Let it go, she thinks, straightens her back and blasts out another white wave, and another, and there are more chandeliers appearing and carved patterns on the walls, the decorations forming jagged razor spears slicing the air apart. Let it go, and she's looking away and waving a hand to smooth them out. The columns and the ceiling form into intricate and perfect fractals and they're beautiful, here, they're flawless. She has never been allowed to find beauty in this gift, never considered being able to simply play with it, and it's remarkable, and she's the only one who will ever see this and what's the point, now?
Anna will never see this. Anna had loved the swirls she had formed around herself, the symmetrical patterns that had spread out under her feet, no two the same. Elsa had been terrified initially, sitting on her hands and staying close to the fires: she had always been cautious, but it was Anna who had wrapped arms around her knees and begged and wheedled, big-eyed, wanting her to show off her magic. She had named it magic, asked for it again, bigger, as though it was something fun and pretty and not the curse that her parents whispered about when they thought she couldn't hear.
She'll be a better Queen, Elsa thinks. Anna would never dream of closing the castle doors and shutting out the people. She'd make friends with everyone, pile the castle heavy with flowers and hold balls all summer. This should have happened years ago, Elsa realises - her chest hurts to think of Anna lonely in the castle all these years and it's all her fault and let it go - she counts long shuddering breaths until the ache dies down, brushes the ice from her cheeks, and raises up more columns.
She adds sharper edges, till the icicles lining the ceiling edges are knives poised to drop, builds the place taller with sheer plate walls. She sends an avalanche to take down the snow shelves around it, so the castle stands stark and alone. It no longer resembles Arendelle Castle. She remembers the portraits and the heavy curtains there, the warm dark reds and greens and browns, the squashed cushions littering the floors around sofas Anna had somersaulted on. Dark wood tables had been messy with dolls and clothes years ago, then had grown thick with dust. She slices the outer walls even thinner, so the otherworldly shades of the Lights hanging over the earth can come though.

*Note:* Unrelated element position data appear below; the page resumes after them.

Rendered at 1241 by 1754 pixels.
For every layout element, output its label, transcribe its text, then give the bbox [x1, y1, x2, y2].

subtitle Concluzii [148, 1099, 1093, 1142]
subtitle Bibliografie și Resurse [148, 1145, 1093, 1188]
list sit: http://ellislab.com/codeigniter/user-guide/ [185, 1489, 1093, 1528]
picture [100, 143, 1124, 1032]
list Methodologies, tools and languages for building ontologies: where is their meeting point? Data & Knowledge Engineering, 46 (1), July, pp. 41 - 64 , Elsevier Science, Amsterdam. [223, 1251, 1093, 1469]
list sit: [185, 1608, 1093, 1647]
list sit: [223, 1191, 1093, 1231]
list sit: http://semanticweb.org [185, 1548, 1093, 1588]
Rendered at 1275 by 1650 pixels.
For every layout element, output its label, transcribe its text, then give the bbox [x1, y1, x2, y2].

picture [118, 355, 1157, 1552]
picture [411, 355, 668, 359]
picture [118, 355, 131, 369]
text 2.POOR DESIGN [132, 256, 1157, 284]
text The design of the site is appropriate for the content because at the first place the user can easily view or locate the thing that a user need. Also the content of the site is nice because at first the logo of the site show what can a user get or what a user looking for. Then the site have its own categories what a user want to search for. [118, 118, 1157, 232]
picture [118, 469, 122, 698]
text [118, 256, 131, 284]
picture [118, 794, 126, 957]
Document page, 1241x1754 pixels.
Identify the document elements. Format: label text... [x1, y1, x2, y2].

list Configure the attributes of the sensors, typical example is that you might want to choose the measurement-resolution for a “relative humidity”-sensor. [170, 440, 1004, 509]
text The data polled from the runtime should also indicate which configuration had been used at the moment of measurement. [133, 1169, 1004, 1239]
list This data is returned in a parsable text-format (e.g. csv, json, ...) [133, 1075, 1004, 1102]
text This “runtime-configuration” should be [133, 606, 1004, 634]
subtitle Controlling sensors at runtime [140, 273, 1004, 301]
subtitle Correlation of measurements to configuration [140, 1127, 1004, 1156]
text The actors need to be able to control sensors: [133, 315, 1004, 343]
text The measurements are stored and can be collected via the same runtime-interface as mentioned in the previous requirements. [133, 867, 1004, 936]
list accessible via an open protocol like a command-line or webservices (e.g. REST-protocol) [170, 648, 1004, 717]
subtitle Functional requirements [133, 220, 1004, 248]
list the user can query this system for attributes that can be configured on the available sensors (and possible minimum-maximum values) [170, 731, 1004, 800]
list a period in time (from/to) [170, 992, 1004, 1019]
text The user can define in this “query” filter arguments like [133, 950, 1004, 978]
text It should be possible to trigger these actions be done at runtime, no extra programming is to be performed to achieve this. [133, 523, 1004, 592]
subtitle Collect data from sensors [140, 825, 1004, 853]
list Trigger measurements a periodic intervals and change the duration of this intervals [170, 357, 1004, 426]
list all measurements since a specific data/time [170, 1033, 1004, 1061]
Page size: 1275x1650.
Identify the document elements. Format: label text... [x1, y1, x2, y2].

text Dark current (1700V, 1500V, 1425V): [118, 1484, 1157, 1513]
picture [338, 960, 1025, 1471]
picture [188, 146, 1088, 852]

Pinks and greens, like no colours she's ever seen in the forests or even in the dresses of the women at the Ball, hang down from the sky and wash over her dress and her skin. Her skin - the breeze on her arms and shoulders for the first time since she can remember, and she holds up her hands, blue ice behind and all around them, as though she's never seen them before. Above the Lights, she can see deep crimson fading in to the dark of the sky, sprinkled with thousands of stars. She has never been this far north, never seen the stars out quite like this - their parents had always been careful to keep them close to town. She hopes Anna may find time in between ruling to come out and see these stars one day.
Anna will never see this. This beauty is only for her own eyes. Elsa sweeps deeper in to her castle, and closes the doors behind her.